GOAL: Locate every line in the listing below that contains the string "skCircle", and copy each of those lines.

DATASET EXCERPTS:
··········

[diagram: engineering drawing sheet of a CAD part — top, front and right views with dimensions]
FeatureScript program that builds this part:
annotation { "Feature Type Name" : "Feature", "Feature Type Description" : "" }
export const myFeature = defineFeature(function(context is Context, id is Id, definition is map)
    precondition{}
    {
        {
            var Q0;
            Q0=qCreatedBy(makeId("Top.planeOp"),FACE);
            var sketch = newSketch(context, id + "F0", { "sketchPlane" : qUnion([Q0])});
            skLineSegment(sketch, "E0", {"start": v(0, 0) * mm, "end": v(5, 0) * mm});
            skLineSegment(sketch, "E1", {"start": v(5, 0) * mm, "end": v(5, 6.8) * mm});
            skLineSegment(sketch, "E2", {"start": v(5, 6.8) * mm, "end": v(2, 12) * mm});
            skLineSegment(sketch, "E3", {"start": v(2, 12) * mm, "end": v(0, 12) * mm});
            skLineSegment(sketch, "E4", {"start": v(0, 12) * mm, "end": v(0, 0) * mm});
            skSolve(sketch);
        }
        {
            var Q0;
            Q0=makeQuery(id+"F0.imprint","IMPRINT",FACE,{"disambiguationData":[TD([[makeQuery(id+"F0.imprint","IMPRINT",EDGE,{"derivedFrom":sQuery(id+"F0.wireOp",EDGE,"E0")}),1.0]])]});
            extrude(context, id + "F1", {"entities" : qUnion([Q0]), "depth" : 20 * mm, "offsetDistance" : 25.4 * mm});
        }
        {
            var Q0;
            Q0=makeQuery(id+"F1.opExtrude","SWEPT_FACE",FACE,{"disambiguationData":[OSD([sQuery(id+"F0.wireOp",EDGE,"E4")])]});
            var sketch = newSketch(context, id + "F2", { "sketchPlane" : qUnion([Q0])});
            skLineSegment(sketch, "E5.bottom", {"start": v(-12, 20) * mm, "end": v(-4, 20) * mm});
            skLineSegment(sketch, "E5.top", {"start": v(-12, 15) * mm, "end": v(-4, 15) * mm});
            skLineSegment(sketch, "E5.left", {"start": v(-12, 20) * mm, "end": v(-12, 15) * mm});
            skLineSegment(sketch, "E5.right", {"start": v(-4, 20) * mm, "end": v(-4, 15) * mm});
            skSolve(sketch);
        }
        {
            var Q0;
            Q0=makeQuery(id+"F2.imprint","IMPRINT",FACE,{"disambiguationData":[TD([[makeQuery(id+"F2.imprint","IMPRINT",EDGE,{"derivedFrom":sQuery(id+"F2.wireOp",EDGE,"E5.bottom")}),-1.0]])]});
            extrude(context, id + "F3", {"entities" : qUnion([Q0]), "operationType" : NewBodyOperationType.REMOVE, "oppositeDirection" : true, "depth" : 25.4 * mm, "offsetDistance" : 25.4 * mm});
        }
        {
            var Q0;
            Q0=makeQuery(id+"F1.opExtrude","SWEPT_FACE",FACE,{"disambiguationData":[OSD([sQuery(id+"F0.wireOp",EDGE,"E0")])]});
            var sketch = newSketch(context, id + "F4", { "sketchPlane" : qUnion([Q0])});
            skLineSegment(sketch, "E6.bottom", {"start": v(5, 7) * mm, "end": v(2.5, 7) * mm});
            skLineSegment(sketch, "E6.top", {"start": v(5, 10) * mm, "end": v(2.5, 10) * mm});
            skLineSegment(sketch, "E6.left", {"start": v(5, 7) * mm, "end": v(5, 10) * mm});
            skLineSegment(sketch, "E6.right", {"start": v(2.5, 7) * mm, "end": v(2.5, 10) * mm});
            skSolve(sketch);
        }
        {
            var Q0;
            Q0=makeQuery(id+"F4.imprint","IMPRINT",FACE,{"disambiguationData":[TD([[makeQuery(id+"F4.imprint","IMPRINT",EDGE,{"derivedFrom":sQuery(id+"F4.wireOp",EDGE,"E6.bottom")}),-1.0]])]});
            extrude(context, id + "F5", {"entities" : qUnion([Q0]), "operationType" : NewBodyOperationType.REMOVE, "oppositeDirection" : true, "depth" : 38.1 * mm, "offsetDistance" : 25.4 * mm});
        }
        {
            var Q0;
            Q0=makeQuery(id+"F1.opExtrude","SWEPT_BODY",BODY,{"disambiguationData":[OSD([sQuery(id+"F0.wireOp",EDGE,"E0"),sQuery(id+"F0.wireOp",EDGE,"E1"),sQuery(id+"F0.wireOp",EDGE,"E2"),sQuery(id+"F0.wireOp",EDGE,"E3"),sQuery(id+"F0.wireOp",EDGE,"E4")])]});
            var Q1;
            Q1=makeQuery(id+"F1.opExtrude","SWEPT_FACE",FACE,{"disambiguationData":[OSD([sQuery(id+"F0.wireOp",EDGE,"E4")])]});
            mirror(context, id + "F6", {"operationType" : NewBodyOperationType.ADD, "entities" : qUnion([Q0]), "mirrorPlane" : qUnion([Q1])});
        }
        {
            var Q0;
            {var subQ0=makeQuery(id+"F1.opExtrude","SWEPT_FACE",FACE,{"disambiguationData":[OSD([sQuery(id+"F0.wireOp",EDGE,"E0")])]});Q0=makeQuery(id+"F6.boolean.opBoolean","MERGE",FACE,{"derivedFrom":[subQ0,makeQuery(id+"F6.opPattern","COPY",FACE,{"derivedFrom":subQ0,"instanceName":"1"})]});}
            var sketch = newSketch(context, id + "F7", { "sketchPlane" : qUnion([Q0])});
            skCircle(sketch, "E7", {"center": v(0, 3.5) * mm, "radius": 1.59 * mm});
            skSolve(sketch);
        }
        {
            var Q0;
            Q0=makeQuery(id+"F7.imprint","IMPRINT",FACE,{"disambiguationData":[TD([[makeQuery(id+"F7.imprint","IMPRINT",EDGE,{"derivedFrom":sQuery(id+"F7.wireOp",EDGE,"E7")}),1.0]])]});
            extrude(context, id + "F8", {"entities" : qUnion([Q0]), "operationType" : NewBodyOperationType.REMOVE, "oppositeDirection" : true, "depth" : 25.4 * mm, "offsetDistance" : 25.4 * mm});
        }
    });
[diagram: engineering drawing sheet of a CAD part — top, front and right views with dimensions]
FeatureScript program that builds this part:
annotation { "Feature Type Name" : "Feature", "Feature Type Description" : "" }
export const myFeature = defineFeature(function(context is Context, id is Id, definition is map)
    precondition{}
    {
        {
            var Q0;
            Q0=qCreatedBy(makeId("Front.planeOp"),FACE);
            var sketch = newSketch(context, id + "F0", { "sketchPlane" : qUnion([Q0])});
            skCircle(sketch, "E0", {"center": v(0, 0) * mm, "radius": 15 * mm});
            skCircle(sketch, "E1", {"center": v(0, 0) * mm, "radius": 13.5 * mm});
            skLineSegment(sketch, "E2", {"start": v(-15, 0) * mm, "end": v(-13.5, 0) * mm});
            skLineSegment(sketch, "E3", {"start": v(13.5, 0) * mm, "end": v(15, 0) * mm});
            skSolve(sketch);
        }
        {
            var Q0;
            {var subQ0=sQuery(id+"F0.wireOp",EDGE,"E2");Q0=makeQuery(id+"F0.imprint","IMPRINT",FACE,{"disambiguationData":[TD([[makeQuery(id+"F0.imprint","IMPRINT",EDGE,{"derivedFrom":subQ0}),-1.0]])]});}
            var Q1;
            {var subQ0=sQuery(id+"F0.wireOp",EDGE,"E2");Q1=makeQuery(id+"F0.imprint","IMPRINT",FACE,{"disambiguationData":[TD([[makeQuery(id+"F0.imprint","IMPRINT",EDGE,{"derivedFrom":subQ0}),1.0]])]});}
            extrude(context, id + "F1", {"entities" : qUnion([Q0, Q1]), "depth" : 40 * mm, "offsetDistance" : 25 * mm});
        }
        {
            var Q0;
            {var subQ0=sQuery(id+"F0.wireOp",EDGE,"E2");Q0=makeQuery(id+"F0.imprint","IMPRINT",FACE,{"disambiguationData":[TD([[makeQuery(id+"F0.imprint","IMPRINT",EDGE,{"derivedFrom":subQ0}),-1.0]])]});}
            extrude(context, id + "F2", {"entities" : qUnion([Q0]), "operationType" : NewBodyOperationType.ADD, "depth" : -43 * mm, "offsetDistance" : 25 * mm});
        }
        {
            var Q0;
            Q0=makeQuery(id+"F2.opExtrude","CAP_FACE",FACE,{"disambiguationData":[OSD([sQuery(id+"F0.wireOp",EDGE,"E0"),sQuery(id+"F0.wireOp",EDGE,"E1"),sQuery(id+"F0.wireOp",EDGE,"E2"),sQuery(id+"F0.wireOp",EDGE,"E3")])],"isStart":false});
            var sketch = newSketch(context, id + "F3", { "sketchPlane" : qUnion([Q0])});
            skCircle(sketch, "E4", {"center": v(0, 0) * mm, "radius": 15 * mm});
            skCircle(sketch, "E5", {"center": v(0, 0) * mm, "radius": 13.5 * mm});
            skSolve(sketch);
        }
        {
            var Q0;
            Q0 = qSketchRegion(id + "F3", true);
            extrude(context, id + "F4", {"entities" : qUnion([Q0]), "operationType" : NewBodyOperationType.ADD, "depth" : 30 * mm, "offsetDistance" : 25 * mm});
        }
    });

··········

FULL OUTPUT:
            skCircle(sketch, "E7", {"center": v(0, 3.5) * mm, "radius": 1.59 * mm});
            skCircle(sketch, "E0", {"center": v(0, 0) * mm, "radius": 15 * mm});
            skCircle(sketch, "E1", {"center": v(0, 0) * mm, "radius": 13.5 * mm});
            skCircle(sketch, "E4", {"center": v(0, 0) * mm, "radius": 15 * mm});
            skCircle(sketch, "E5", {"center": v(0, 0) * mm, "radius": 13.5 * mm});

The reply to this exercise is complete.